Brands like Notorious do not help the premiumisation of the Irish Whiskey category in the long run.  Scotch whiskey is still kicking our ass in terms of category knowledge and sales by value.  We don’t want a long-term image problem developing in Irish Whiskey in the USA. Jameson and Tully are out there firing shots around to beat the band and encouraging it, now we have a huge and very loud launch of a $23 Irish Whiskey which is squarely aimed at what we in the business call  ‘Release Drinkers’ i.e. young people getting sh!tfaced in sports bars.

So will McGregor’s whiskey sell a lot, Yes. Will it outstrip Jameson 6.5 Million plus cases anytime soon? No. Will we see Bushmills finally getting the love it deserves from its multinational owners and raising the game? I’m not sure.
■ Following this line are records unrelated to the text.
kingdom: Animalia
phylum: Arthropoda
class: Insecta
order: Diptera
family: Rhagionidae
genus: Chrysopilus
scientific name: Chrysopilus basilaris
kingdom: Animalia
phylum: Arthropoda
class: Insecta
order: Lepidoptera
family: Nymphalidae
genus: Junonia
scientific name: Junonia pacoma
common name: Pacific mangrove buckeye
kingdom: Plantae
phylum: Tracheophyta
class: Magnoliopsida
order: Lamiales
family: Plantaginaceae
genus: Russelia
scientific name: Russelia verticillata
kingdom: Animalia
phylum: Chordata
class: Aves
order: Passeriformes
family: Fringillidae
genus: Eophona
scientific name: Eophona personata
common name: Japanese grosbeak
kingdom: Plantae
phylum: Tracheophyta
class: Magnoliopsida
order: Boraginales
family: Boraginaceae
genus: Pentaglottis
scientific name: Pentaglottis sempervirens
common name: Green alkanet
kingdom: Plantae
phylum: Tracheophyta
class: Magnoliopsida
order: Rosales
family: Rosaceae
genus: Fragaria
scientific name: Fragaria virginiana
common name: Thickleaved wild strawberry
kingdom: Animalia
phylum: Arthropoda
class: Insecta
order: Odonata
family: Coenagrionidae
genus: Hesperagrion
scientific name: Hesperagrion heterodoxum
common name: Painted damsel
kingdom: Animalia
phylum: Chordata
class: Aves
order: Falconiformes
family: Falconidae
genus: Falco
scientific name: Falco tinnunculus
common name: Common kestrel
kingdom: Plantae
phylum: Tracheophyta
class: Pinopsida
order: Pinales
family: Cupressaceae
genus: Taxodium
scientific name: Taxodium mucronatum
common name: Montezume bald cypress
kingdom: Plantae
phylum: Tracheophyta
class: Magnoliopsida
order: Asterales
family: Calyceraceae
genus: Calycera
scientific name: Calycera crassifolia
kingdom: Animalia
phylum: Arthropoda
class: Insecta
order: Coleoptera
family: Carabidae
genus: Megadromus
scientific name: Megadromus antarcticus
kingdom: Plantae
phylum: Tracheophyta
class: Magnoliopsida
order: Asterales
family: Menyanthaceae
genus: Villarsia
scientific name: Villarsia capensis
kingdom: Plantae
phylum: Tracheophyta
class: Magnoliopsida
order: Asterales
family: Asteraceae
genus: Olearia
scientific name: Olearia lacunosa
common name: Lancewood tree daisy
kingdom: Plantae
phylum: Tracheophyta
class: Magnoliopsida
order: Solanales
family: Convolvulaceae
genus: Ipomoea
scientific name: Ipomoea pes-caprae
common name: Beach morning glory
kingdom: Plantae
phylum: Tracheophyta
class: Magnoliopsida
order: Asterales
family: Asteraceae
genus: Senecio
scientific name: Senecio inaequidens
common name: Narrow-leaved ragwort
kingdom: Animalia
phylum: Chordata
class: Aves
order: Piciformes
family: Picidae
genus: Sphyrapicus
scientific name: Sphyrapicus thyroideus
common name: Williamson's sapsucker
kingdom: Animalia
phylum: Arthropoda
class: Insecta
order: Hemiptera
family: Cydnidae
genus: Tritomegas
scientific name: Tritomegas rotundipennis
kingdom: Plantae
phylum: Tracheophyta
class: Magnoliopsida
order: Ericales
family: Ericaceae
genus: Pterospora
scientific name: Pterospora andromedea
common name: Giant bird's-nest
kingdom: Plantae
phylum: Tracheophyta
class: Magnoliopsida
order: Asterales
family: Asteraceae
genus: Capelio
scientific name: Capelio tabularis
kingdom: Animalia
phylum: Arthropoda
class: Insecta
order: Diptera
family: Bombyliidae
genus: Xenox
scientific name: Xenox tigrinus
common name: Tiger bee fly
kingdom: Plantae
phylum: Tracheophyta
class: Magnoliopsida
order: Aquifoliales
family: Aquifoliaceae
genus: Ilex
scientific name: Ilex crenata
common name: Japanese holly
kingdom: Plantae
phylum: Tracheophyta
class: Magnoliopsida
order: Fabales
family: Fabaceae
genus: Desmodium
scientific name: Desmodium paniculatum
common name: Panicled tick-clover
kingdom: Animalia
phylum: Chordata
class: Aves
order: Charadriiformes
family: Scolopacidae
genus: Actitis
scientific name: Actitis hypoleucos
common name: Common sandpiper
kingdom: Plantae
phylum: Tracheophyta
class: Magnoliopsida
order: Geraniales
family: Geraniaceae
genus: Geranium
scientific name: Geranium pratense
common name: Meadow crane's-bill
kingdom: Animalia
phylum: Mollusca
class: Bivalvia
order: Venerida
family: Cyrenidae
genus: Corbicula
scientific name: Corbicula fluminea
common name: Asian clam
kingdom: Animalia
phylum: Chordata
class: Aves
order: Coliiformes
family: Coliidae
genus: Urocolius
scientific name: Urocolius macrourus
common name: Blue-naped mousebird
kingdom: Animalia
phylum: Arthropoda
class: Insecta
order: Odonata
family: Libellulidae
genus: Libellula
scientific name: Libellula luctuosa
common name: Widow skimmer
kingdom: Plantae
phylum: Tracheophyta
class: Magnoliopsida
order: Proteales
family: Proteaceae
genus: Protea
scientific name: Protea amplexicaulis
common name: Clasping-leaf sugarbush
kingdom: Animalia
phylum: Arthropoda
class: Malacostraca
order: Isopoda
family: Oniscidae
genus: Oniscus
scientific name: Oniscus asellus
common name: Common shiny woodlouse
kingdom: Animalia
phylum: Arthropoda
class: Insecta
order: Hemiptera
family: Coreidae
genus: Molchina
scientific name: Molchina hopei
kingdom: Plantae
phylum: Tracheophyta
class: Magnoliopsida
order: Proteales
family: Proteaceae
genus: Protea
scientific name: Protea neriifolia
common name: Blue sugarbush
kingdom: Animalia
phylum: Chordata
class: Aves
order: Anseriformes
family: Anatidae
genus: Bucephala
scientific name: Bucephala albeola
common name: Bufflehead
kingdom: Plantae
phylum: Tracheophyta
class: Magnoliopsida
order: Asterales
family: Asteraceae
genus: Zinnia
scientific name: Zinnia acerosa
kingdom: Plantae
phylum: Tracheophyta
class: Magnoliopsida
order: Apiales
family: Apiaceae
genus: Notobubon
Luckily I think Jose Cuervo are the only multinational that have taken this white label downmarket approach so far. Bacardi, Diageo, Beam, and Disaronno have all headed down a different path, playing on  and investing in the narratives of heritage, provenance and craftsmanship. Everyone on the Indie side is doing that just by our very nature so there are more considered Irish Whiskey brands than gimmicky ones but we are not getting an equal share of voice just yet.

It remains to be seen if we’ll break out of the \shot and a beer pigeonhole we currently still get put in here in the USA but the Notorious release is NOT going to help that case in any capacity at all. Pass the Pickle Juice Please.

4 thoughts on “My Take on the New Notorious Whiskey

  1. An interesting & considered take on the Conor McGregor Proper Twelve release.
    It clearly is set to be the Irish Whiskey release of the year with all the publicity & extravaganza around it.
    How it fares in the long term will certainly be a hot topic.
    I do have one point to make however.
    Conor started his MMA fighting in 2007. By 2015 he was at the top of his game.
    Whiskey is a different business, but whatever people think of the character, he has drive, ambition & is clearly hard working.
    In 7 years time he’ll probably be retired from the ring, but where will his whiskey business be then?